▶ **ASSIGNMENT**
Pull out each line below that contains the string "świeżym". Letter case must match.

▶ **INFORMATION PROVIDED**
=== Begin Enclosure ===
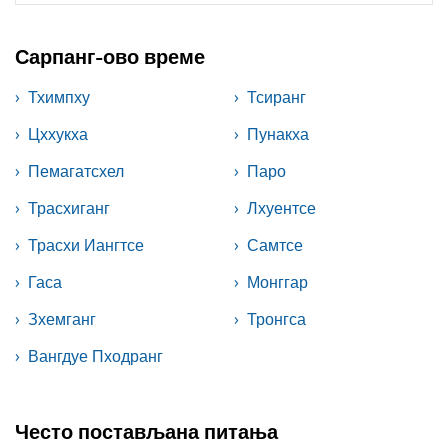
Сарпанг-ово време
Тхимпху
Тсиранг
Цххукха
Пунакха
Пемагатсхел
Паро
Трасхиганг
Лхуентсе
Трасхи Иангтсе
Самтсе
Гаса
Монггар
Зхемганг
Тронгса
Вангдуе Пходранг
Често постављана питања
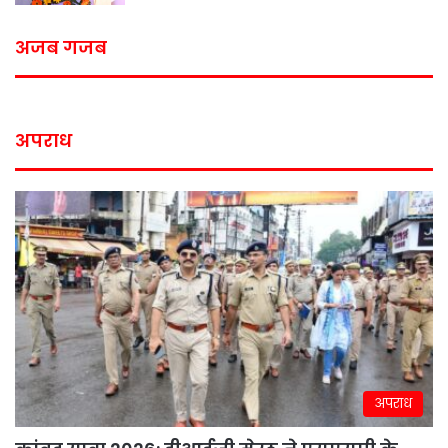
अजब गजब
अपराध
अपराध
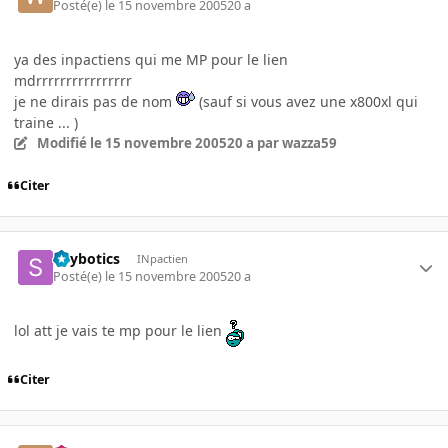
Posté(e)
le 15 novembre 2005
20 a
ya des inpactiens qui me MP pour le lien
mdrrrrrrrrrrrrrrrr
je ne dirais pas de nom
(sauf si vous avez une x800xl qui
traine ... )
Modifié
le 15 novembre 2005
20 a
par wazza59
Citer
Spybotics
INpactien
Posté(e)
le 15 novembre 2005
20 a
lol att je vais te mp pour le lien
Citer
=== End Enclosure ===
=== Begin Enclosure ===
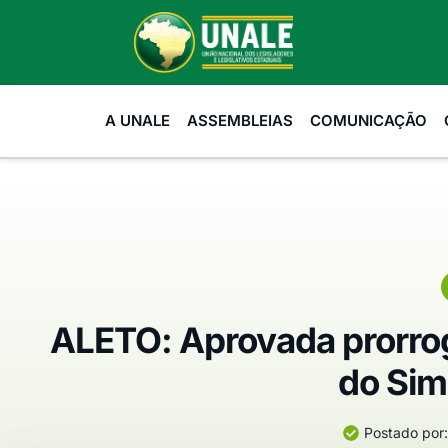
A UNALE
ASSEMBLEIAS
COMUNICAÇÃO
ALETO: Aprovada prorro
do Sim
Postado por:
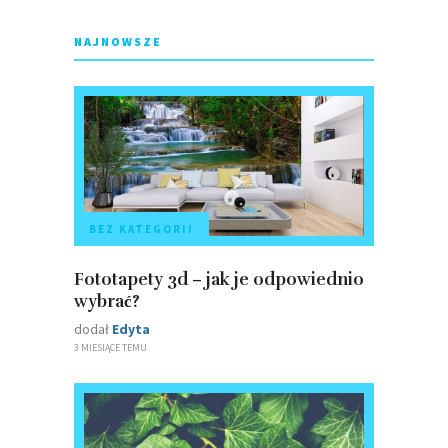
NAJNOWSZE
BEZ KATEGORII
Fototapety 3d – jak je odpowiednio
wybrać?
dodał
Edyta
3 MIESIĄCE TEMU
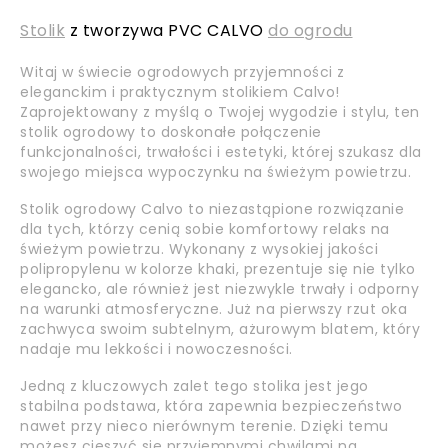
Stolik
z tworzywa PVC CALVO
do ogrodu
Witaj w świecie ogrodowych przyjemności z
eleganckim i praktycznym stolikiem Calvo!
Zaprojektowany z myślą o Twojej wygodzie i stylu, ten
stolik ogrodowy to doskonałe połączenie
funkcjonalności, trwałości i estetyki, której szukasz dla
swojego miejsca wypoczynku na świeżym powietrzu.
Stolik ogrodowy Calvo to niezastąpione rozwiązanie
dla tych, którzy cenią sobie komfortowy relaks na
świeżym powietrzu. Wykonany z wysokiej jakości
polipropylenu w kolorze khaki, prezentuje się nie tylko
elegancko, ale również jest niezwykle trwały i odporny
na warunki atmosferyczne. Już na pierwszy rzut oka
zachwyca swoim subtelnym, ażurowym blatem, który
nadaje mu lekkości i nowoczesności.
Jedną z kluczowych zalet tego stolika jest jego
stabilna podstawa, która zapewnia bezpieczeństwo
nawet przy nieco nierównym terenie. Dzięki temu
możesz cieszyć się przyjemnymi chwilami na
=== End Enclosure ===
▶ **SOLUTION**
swojego miejsca wypoczynku na świeżym powietrzu.
świeżym powietrzu. Wykonany z wysokiej jakości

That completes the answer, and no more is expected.